══ Supplied entries

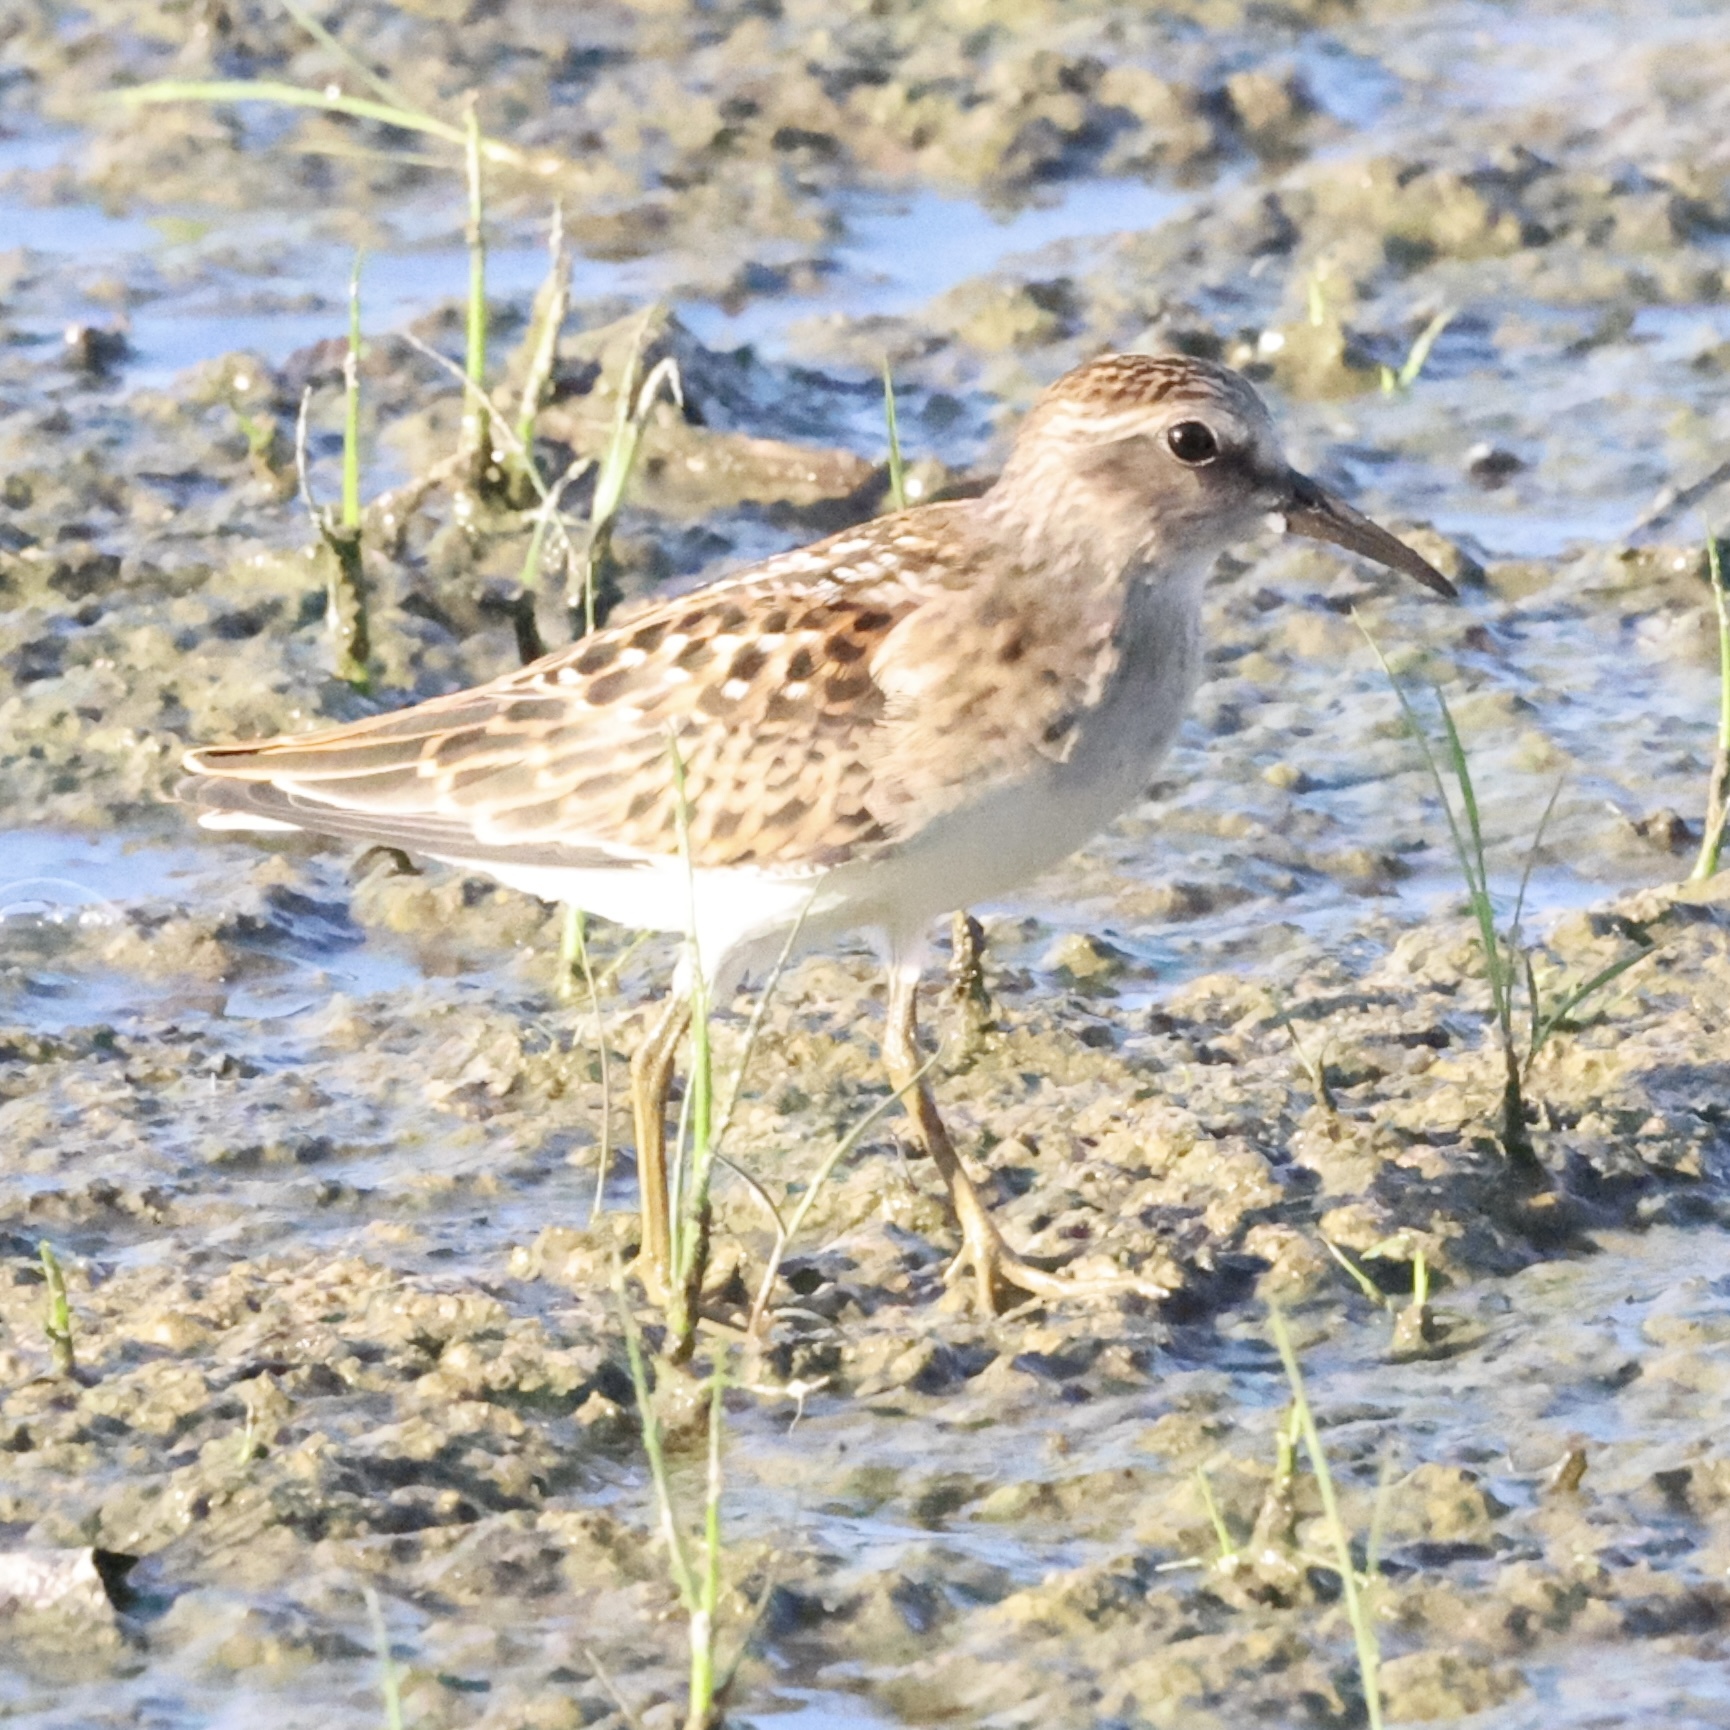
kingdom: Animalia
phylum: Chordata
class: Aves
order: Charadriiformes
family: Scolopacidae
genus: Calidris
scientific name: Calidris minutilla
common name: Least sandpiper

════

_Exercise_
Reproduce the text lines of the row above word for word, leaving out the picture.

_Response for this exercise_
kingdom: Animalia
phylum: Chordata
class: Aves
order: Charadriiformes
family: Scolopacidae
genus: Calidris
scientific name: Calidris minutilla
common name: Least sandpiper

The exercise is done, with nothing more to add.